“Every time you go out on one of these missions, there are people who’ve just had one of the worst days of their lives, so getting out, being able to do whatever you can to help them put their lives back together and get back on their feet and back to normal is probably the biggest motivation.”
When Eddie LeBlanc, the current team leader for Emergency Support Function 3, Public Works and Engineering responding to the Hawai'i wildfires, reflects on what compels him to serve, he also reflects on a 25-year career with the U.S. Army Corps of Engineers—one that has prepared him to take on the numerous responsibilities of leading an ESF3 mission team.
LeBlanc started out in construction, taking a student co-op role in the USACE New Orleans District’s Lafayette area office. His construction work eventually led him to Emergency Management, where he was introduced to deploying by becoming part of the Debris Planning and Response Team.
“My first deployment was in 2004, during Hurricane Isabel in Virginia,” he said. “From there I continued deploying for many years in various other positions on the PRT and then became a debris subject matter expert.”
All this experience with the debris team culminated in 2013 with LeBlanc becoming the debris program manager for USACE, then a decade later taking a position as a permanent ESF3 cadre member, one of only five such positions in the agency. The overall team leader and assistant team leader cadre has about 80 people.
He noted, “I think a big part [of being on the cadre] is just helping others. You see the fruits of your labor, helping people get back on their feet after they’ve had such a horrible experience. It’s always good to see the communities come back, especially coming from a state that gets a lot of hurricanes and disasters themselves. I know what it means to have others come in and help you and your family.”
LeBlanc arrived Sept. 4 in Hawai'i to lead the ESF3 response. As the second team leader to rotate in, he quickly began linking up with principal contacts at the State of Hawai'i, Maui County, the Federal Emergency Management Agency and other partners. Because an ESF3 response is funded through a FEMA mission assignment, it’s especially important to build strong relationships with FEMA leaders on the ground.
“They’re the ones who once we have deployment orders let us know who’s who and what’s expected for the disaster [response],” said LeBlanc.
Shortly after arriving, LeBlanc surveyed the damage of the impact areas on Maui in Kula and Lahaina. Though he had seen wildfires before, serving as the debris program manager and lead debris subject matter expert for the 2017 California wildfires—the first wildfire mission USACE had received—the differences in this event are clear.
“It’s some of the worst devastation I’ve seen in my numerous years deploying,” he said. “It’s definitely different than what I have seen in the past, especially knowing the cultural sensitivity on Maui and [logistical] challenges of it being an island and isolated really puts a lot more perspective on how to manage it.”
Recently USACE stood up a Recovery Field Office as a central location on Maui to help manage the recovery effort. The ESF3 team works in tandem with the RFO to ensure mission assignments are written and executed correctly and to coordinate between the RFO and FEMA for mission requirements.

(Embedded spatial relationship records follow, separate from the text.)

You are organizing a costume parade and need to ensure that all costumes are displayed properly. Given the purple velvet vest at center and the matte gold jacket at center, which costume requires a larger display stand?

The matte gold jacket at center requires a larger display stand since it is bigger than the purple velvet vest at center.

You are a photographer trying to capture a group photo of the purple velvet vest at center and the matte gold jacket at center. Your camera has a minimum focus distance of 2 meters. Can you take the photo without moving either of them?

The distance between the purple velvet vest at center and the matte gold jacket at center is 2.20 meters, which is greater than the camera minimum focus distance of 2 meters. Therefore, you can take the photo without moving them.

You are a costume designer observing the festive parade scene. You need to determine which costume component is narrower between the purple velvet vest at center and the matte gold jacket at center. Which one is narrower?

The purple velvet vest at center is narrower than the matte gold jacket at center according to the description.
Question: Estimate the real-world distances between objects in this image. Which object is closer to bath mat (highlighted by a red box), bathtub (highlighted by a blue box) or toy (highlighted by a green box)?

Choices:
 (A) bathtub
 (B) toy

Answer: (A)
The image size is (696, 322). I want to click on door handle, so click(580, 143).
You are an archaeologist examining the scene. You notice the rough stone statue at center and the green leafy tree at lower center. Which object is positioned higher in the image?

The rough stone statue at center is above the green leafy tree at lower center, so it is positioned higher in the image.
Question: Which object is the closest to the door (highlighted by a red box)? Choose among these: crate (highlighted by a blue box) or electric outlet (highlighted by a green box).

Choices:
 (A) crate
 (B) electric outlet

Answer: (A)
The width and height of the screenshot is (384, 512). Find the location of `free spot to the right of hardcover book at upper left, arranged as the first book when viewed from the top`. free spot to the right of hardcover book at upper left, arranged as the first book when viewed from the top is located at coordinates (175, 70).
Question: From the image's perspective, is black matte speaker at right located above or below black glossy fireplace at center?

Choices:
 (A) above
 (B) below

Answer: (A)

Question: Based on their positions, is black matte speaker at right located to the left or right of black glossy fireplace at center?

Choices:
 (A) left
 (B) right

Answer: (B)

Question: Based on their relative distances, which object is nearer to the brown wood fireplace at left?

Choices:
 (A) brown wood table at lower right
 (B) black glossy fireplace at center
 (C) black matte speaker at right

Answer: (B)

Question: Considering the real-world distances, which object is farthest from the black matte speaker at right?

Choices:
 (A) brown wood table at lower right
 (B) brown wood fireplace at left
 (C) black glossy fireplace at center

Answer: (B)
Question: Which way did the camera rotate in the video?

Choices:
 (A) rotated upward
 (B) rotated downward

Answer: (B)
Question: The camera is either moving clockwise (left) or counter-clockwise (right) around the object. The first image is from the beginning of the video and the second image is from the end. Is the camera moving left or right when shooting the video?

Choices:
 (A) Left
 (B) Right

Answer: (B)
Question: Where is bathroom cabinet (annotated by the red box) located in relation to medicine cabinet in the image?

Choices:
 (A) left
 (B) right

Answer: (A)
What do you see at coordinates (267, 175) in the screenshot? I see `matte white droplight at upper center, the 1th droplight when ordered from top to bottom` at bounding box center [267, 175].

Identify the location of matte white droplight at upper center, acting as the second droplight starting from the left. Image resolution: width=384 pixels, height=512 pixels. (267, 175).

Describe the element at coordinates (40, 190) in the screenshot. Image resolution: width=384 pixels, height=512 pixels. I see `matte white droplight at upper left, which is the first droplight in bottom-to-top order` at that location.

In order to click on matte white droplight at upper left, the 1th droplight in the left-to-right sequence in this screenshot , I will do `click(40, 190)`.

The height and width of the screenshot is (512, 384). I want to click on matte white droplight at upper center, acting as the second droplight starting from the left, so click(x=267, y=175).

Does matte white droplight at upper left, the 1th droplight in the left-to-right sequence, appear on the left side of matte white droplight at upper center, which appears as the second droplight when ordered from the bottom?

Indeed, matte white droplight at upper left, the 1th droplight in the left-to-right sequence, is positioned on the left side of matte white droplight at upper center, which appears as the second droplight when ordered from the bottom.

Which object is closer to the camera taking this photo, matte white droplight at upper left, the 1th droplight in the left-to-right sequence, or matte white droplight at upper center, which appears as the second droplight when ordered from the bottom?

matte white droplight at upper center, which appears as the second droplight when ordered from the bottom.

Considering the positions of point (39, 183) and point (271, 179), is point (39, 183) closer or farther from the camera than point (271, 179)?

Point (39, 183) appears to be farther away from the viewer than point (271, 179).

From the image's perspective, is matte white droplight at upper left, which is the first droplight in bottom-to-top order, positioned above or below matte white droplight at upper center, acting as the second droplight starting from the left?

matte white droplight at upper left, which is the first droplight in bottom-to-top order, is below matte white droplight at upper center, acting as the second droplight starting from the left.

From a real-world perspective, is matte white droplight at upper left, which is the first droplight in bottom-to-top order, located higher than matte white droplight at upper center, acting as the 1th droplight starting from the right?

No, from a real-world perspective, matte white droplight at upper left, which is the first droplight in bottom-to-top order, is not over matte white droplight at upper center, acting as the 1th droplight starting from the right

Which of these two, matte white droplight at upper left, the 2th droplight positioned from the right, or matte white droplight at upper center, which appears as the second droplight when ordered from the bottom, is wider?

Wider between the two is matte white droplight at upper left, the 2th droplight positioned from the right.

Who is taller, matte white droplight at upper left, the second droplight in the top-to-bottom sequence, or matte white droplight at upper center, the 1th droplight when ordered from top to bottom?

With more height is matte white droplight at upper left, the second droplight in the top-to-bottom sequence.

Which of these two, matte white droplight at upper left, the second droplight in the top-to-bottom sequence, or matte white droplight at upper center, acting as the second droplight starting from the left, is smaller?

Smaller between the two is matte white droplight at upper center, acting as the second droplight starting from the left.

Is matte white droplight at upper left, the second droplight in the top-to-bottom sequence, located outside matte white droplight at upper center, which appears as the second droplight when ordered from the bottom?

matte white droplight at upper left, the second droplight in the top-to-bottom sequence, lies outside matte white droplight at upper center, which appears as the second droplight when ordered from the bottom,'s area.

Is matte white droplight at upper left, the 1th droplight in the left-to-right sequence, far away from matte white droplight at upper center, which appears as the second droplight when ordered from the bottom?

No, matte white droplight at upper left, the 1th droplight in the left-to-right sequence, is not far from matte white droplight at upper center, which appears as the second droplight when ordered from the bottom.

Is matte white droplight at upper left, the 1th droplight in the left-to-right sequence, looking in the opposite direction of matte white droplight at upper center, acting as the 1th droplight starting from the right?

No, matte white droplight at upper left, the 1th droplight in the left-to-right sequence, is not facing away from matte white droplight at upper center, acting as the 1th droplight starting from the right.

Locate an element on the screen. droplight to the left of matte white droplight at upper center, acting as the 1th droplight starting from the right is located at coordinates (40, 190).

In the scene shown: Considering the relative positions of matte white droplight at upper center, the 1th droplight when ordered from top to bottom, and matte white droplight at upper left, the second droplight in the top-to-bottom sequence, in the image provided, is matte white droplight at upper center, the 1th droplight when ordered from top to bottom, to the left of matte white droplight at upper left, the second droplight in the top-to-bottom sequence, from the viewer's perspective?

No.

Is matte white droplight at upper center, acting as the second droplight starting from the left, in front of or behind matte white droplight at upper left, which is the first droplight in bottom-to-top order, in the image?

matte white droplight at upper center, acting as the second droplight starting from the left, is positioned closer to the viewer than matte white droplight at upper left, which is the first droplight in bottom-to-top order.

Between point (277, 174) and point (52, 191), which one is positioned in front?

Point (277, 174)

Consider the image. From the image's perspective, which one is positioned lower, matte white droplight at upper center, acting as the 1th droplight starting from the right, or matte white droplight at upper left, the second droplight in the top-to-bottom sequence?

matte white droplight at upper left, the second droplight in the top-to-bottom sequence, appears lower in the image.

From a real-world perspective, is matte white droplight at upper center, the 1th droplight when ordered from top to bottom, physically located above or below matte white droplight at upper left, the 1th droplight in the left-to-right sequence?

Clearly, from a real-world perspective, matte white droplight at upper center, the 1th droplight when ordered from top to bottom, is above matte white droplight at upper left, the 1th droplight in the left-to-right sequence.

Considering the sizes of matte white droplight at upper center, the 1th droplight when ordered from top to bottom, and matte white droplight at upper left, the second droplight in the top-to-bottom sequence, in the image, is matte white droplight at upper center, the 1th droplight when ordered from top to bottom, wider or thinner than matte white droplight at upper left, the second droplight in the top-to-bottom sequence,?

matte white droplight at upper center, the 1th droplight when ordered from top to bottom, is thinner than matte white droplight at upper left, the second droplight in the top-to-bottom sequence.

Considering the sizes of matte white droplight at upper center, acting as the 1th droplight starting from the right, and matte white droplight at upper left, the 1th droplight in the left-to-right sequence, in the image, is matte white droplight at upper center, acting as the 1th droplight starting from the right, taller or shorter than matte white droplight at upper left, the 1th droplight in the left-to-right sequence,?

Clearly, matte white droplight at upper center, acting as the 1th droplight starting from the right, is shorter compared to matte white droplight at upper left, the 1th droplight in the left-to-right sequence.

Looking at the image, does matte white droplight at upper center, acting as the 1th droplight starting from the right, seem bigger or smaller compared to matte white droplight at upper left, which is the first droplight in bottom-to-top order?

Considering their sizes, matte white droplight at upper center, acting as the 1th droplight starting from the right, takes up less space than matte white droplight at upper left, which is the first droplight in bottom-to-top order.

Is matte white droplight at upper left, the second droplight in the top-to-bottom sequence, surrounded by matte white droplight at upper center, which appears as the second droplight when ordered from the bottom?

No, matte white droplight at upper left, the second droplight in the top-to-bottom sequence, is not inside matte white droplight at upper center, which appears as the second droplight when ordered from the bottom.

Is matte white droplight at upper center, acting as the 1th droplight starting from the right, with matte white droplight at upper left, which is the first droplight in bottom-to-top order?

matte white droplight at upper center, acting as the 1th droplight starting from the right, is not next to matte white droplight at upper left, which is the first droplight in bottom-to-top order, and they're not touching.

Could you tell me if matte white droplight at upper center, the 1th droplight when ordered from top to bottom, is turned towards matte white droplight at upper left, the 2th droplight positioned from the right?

“We’re doing that continued coordination on what the needs are from the RFO to execute the missions, making sure they have the funding and that we meet any other needs,” he said.
Another important aspect of being an ESF3 team leader is working with PRT action officers to ensure mission resourcing and overseeing the allocation of the mission assignment task orders that act as checks to fund various objectives.
“We’re the conduit that goes back and forth between FEMA and the state to those on the PRTs to coordinate timelines and funding to help keep them on track to complete the mission in a timely manner,” said LeBlanc.
This mission is the first where LeBlanc is the sole team leader. In his past recovery missions where he’s responded in this position, there were multiple team leaders, so this has offered a new learning environment and an opportunity to sharpen his skillset.
“You always learn lessons, and every mission you come away with something different, but coordinating at this level for the first time is a big eye opener and will help me further my confidence and expertise in the position going forward,” he said.
Disaster response also brings its own unique stressors and challenges. LeBlanc credits his family for helping him stay mentally fit to lead.
“I know there’s a strong network back home and having support from my wife and kids after doing this for 20-plus years helps me keep focus on the mission and what I’m doing for others,” he said. “The biggest thing I get out of every mission is the satisfaction of helping others in their time of need.”